Segera dia duduk di kursi halte dan mengambil hodie yang dia simpan didalam ransel. Dia pakai hodie tersebut. Rasa dingin masih tetap menyelimuti sekujur tubuhnya, ditambah semilirnya angin malam yang mulai berembus menerpa tubuhnya.

Tak berapa lama bus datang. Hanya ada dua orang yang menunggu di halte ini. Segera Zulaikha dan Perempuan tua naik ke dalam bus.

Zulaikha mengedarkan pandangan matanya mencari kursi yang kosong. Terlihat sosok asing penumpang bus yang melihat ke arahnya dengan sorot mata yang tajam. Dia berjalan menuju kursi kosong yang terletak dibelakang.

Dia duduk dan mulai menata hati dan pikirannya untuk tetap bertahan hidup. Zulaikha mengambil ponsel untuk menelepon Mars, teman dekatnya yang senantiasa melindungi dirinya. Panggilan telepon mulai terhubung. Dia masih setia menunggu Mars untuk mengangkat teleponnya.

Sesaat dia teringat akan perbedaan waktu antara Ocean dan Lordania “Kenapa aku bisa lupa, saat ini Mars sedang studi di kampus, tentu ponselnya dimatikan.” gumamnya lirih. Dia mengirim pesan kepada Mars tekait kepergiannya dari rumah setelah mengalami pengusiran dari Ibu tiri dan adik tirinya.

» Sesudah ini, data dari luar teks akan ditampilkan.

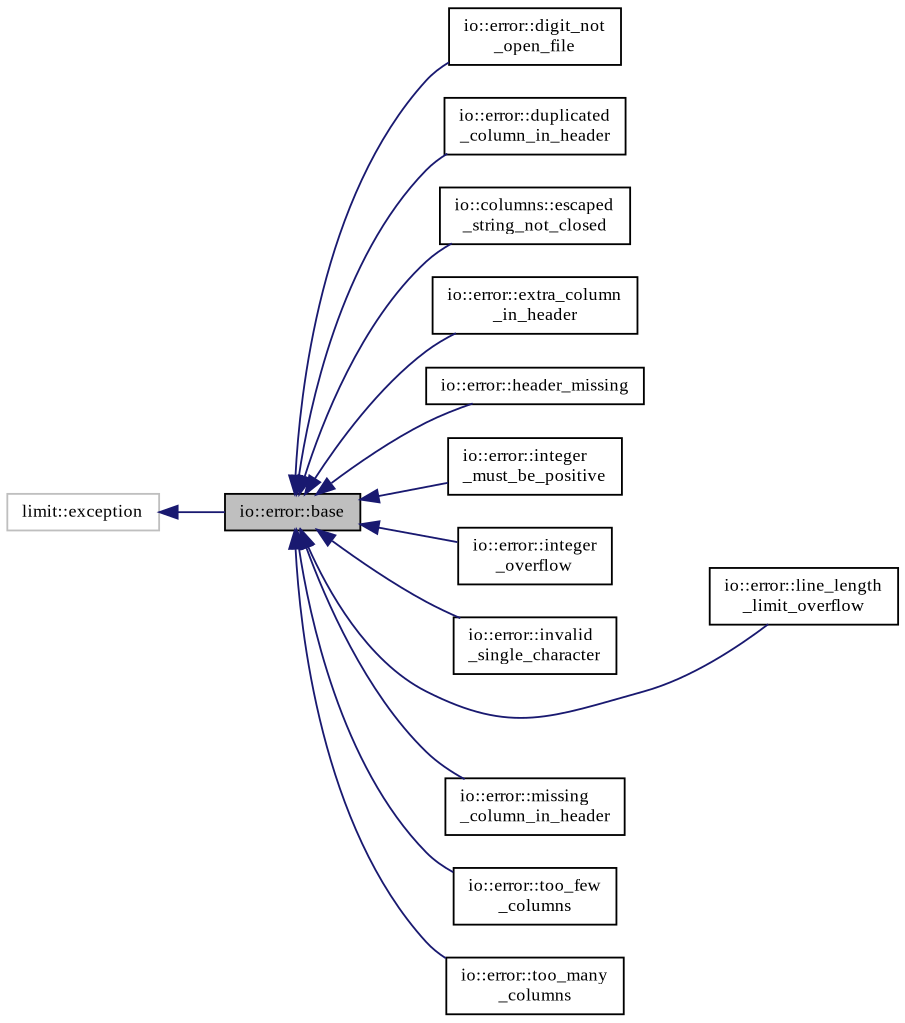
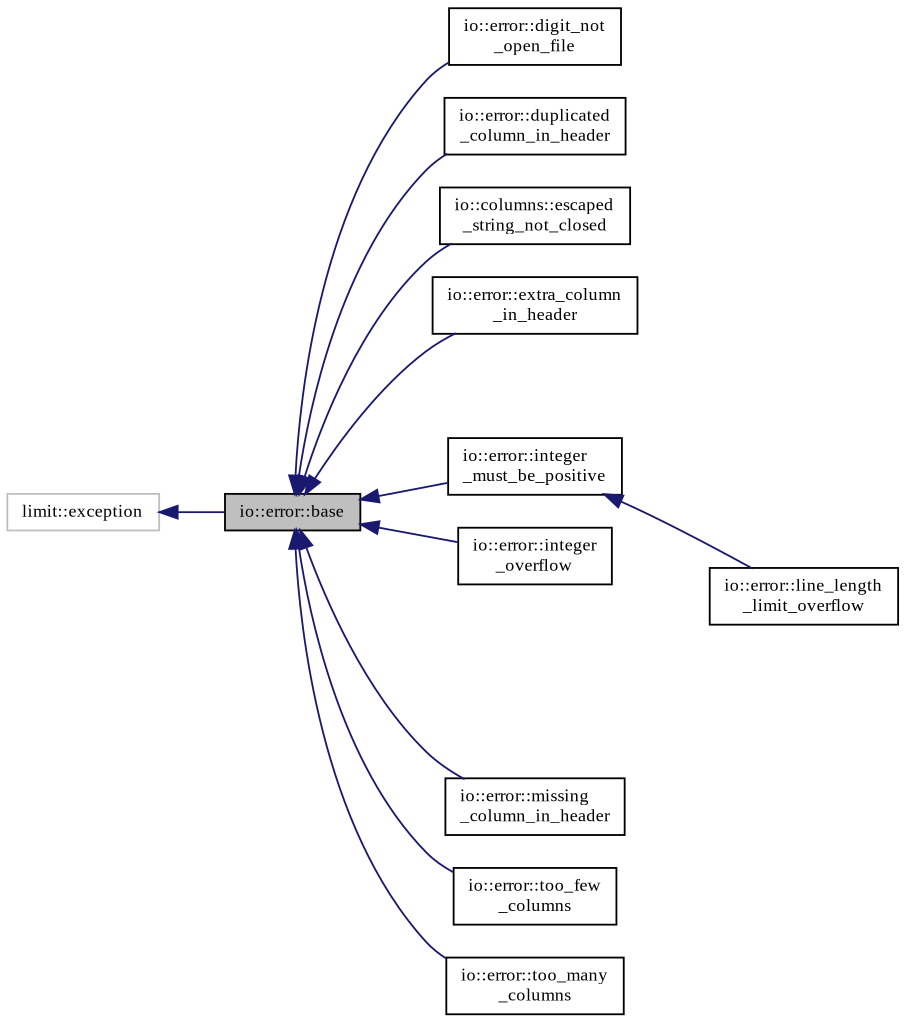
  digraph {
    fontname="Liberation Serif"
    rankdir=LR
    node [color=black fillcolor=white fontname="Liberation Serif" fontsize=10 shape=record style=filled]
    edge [color=midnightblue dir=back fontname="Liberation Serif" fontsize=10 labelfontname=Helvetica labelfontsize=10 style=solid]
    n1 [fillcolor=grey75 fontcolor=black height=0.2 label="io::error::base" width=0.4]
    n2 [height=0.2 label="io::error::digit_not\l_open_file" width=0.4]
    n3 [height=0.2 label="io::error::duplicated\l_column_in_header" width=0.4]
    n4 [height=0.2 label="io::columns::escaped\l_string_not_closed" width=0.4]
    n5 [height=0.2 label="io::error::extra_column\l_in_header" width=0.4]
-   n6 [height=0.2 label="io::error::header_missing" width=0.4]
    n7 [height=0.2 label="io::error::integer\l_must_be_positive" width=0.4]
    n8 [height=0.2 label="io::error::integer\l_overflow" width=0.4]
-   n9 [height=0.2 label="io::error::invalid\l_single_character" width=0.4]
    n10 [height=0.2 label="io::error::line_length\l_limit_overflow" width=0.4]
    n11 [height=0.2 label="io::error::missing\l_column_in_header" width=0.4]
    n12 [height=0.2 label="io::error::too_few\l_columns" width=0.4]
    n13 [height=0.2 label="io::error::too_many\l_columns" width=0.4]
    n14 [color=grey75 height=0.2 label="limit::exception" width=0.4]
    n1 -> n2
    n1 -> n3
    n1 -> n4
    n1 -> n5
-   n1 -> n6
    n1 -> n7
    n1 -> n8
-   n1 -> n9
-   n1 -> n10
+   n7 -> n10
    n1 -> n11
    n1 -> n12
    n1 -> n13
    n14 -> n1
  }
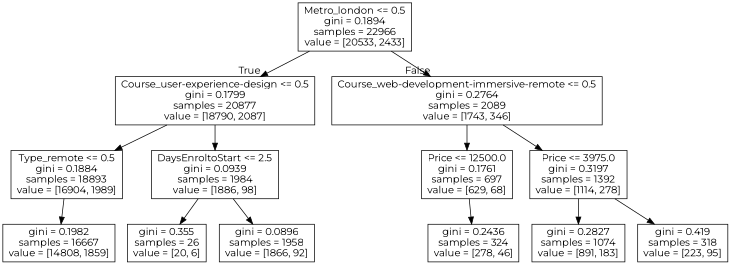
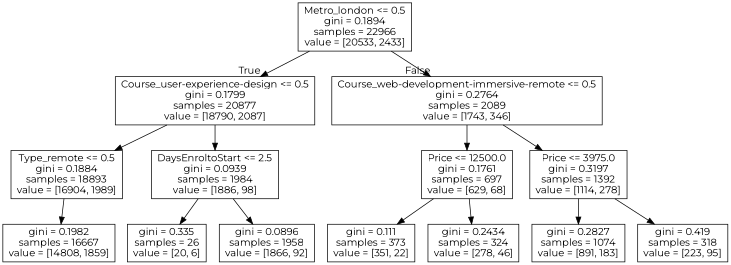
  digraph {
    fontname=Montserrat
    node [fontname=Montserrat shape=box]
    edge [fontname=Montserrat]
    n1 [label="Metro_london <= 0.5\ngini = 0.1894\nsamples = 22966\nvalue = [20533, 2433]"]
    n2 [label="Course_user-experience-design <= 0.5\ngini = 0.1799\nsamples = 20877\nvalue = [18790, 2087]"]
    n3 [label="Course_web-development-immersive-remote <= 0.5\ngini = 0.2764\nsamples = 2089\nvalue = [1743, 346]"]
    n4 [label="Type_remote <= 0.5\ngini = 0.1884\nsamples = 18893\nvalue = [16904, 1989]"]
    n5 [label="DaysEnroltoStart <= 2.5\ngini = 0.0939\nsamples = 1984\nvalue = [1886, 98]"]
    n6 [label="Price <= 12500.0\ngini = 0.1761\nsamples = 697\nvalue = [629, 68]"]
    n7 [label="Price <= 3975.0\ngini = 0.3197\nsamples = 1392\nvalue = [1114, 278]"]
    n8 [label="gini = 0.1982\nsamples = 16667\nvalue = [14808, 1859]"]
-   n9 [label="gini = 0.355\nsamples = 26\nvalue = [20, 6]"]
+   n9 [label="gini = 0.335\nsamples = 26\nvalue = [20, 6]"]
    n10 [label="gini = 0.0896\nsamples = 1958\nvalue = [1866, 92]"]
-   n12 [label="gini = 0.2436\nsamples = 324\nvalue = [278, 46]"]
+   n11 [label="gini = 0.111\nsamples = 373\nvalue = [351, 22]"]
+   n12 [label="gini = 0.2434\nsamples = 324\nvalue = [278, 46]"]
    n13 [label="gini = 0.2827\nsamples = 1074\nvalue = [891, 183]"]
    n14 [label="gini = 0.419\nsamples = 318\nvalue = [223, 95]"]
    n1 -> n2 [headlabel=True labelangle=45 labeldistance=2.5]
    n1 -> n3 [headlabel=False labelangle=-45 labeldistance=2.5]
    n2 -> n4
    n2 -> n5
    n3 -> n6
    n3 -> n7
    n4 -> n8
    n5 -> n9
    n5 -> n10
+   n6 -> n11
    n6 -> n12
    n7 -> n13
    n7 -> n14
  }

Driver menghentikan bus di pemberhentian selanjutnya, terlihat tiga sosok lelaki tinggi besar memasuki bus tersebut. Wajah mereka cukup menyeramkan dengan pakaian hitam yang membalut mereka disertai tas ransel yang tersampir dipunggung. Kursi penumpang telah terisi semua, mereka hanya dapat berdiri dilorong bus ini.

Sesaat terdengar dentuman keras disertai semburan api dari bagian depan bus. Zulaikha terkejut dengan rasa panik menggelayut di hati dan pikirannya. Hiruk pikuk penumpang mulai bersuara akan timbulnya kekacauan ini. Kejadian tersebut sangat cepat. Bus berjalan oleng dan menabrak pagar jembatan, driver tidak dapat mengontrol laju bus sehingga bus terjun bebas masuk ke dalam sungai disertai ledakan.